Blumenkohl kochen klingt simpel – und ist es auch, wenn man ein paar Dinge beachtet. Der richtige Garpunkt, etwas Salz und eine gute Sauce machen aus dem unscheinbaren Gemüse eine Beilage, die wirklich schmeckt. Dieses Rezept zeigt, wie man Blumenkohl klassisch kocht und ihn vielseitig servieren kann.
Zutaten für Blumenkohl
| Zutat | Menge | Hinweise |
|---|---|---|
| Blumenkohl | 1 Stück | ca. 1 kg, mit Blättern |
| Salz | 1 TL | fürs Kochwasser |
| Zucker | 1 TL | optional, mildert den Geruch |
| Butter | 30 g | zum Servieren |
| Semmelbrösel | 2 EL | optional, gebräunt in Butter |
Zubereitung
- Blumenkohl vorbereiten: Blätter und den harten Strunk entfernen. Den Kopf entweder ganz lassen oder in Röschen teilen. Ganz kochen dauert länger, sieht aber besser aus.
- Wasser aufsetzen: In einem großen Topf ausreichend Wasser zum Kochen bringen. Salz und optional etwas Zucker zugeben – der Zucker mindert den beim Kochen entstehenden Geruch.
- Blumenkohl garen: Blumenkohl ins kochende Wasser geben. Röschen brauchen etwa 10–12 Minuten, ein ganzer Kopf 18–22 Minuten. Mit einem Messer testen: Er soll weich sein, aber noch leichten Widerstand bieten und nicht zerfallen.
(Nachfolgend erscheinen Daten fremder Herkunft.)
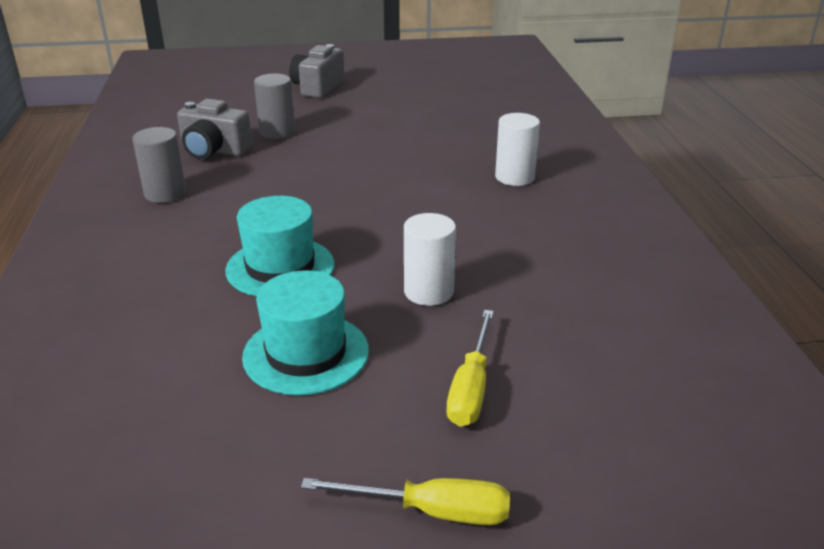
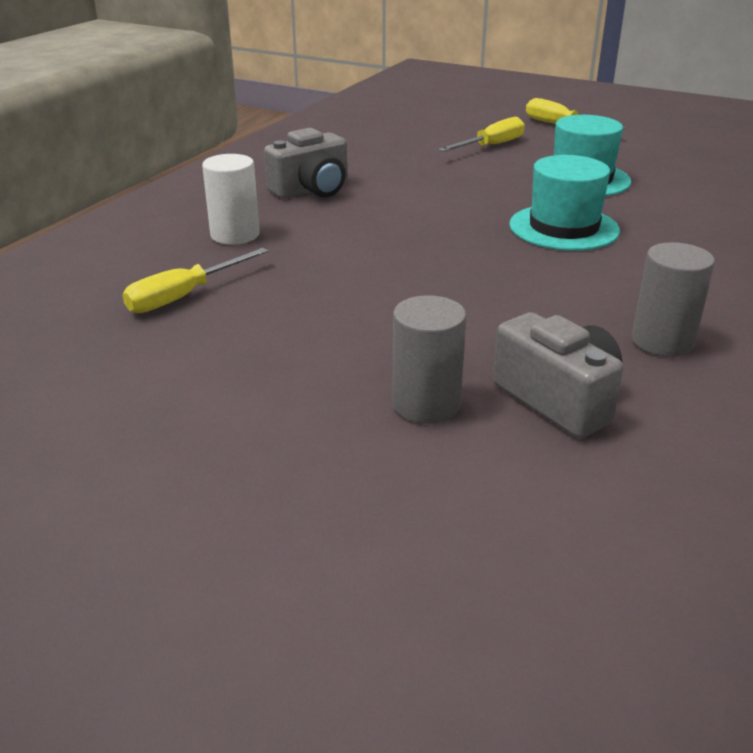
camera: 145 degrees left, 0 degrees up
grey camera [289,44,344,98] -> grey camera moved to [264,128,348,198]
white cylinder [404,213,456,306] -> none
none -> yellow screwdriver [122,248,269,313]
- Abgießen und servieren: Blumenkohl abgießen und kurz ausdampfen lassen. Mit zerlassener Butter übergießen oder mit gebräunten Semmelbröseln bestreuen.
Womit servieren?
Blumenkohl ist eine dankbare Beilage zu vielen Gerichten. Am bekanntesten ist die Kombination mit Sauce Hollandaise – die cremige Buttersauce passt hervorragend zum milden Gemüse. Auch einfache Bratensaucen oder Muskatnussbutter sind beliebt.
Variationen
Blumenkohl im Ofen: Röschen mit Olivenöl, Salz und Paprika vermengen und bei 200 °C etwa 25 Minuten rösten – intensiver im Geschmack, leicht karamellisiert. Blumenkohl-Auflauf: Gegarten Blumenkohl in eine Auflaufform geben, mit Bechamelsauce übergießen, Käse drauf und überbacken. Blumenkohl-Reis: Rohe Röschen im Mixer oder auf einer Reibe grob zerkleinern, kurz in der Pfanne anbraten – ergibt einen kohlenhydratarmen Reisersatz.
Warum riecht Blumenkohl beim Kochen?
Blumenkohl enthält schwefelhaltige Verbindungen, die beim Erhitzen freigesetzt werden. Das ist der Grund für den typischen Geruch. Abhilfe schafft: kurze Garzeit, ein Stück altes Brot ins Kochwasser legen oder etwas Essig oder Zitronensaft. Und natürlich: gute Lüftung. Der Geruch verschwindet, sobald das Gemüse gar ist.
Wie bereitet man Blumenkohl am besten zu?
Am einfachsten: in gesalzenem Wasser als Röschen 10–12 Minuten kochen. Für mehr Geschmack: im Ofen rösten oder in der Pfanne braten. Dabei entwickeln sich Röstaromen, die Blumenkohl viel interessanter machen als beim einfachen Kochen.
Was kann man am besten zu Blumenkohl essen?
Blumenkohl passt als Beilage zu Fleischgerichten, Fisch und vegetarischen Hauptgerichten. Klassisch: mit Sauce Hollandaise oder Semmelbröselbutter. Als eigenständiges Gericht: überbacken mit Käse oder als Auflauf.
Für welches Organ ist Blumenkohl gut?
Blumenkohl ist besonders gut für die Leber und das Verdauungssystem. Er enthält Sulforaphan, einen sekundären Pflanzenstoff, der entzündungshemmend wirkt. Außerdem liefert er viel Vitamin C und Folsäure.
Was verbessert den Geschmack von Blumenkohl?
Rösten im Ofen statt Kochen – das bringt die Süße des Gemüses hervor. Außerdem: reichlich Salz im Kochwasser, Muskatnuss, Butter, Knoblauch oder Käse beim Überbacken. Zitronensaft am Ende hellt den Geschmack auf.
Wie lange muss Blumenkohl kochen?
Einzelne Röschen brauchen 10–12 Minuten im kochenden Salzwasser. Ein ganzer Kopf 18–22 Minuten. Am besten mit einem spitzen Messer testen: Es soll leicht eindringen, aber der Blumenkohl soll noch Biss haben.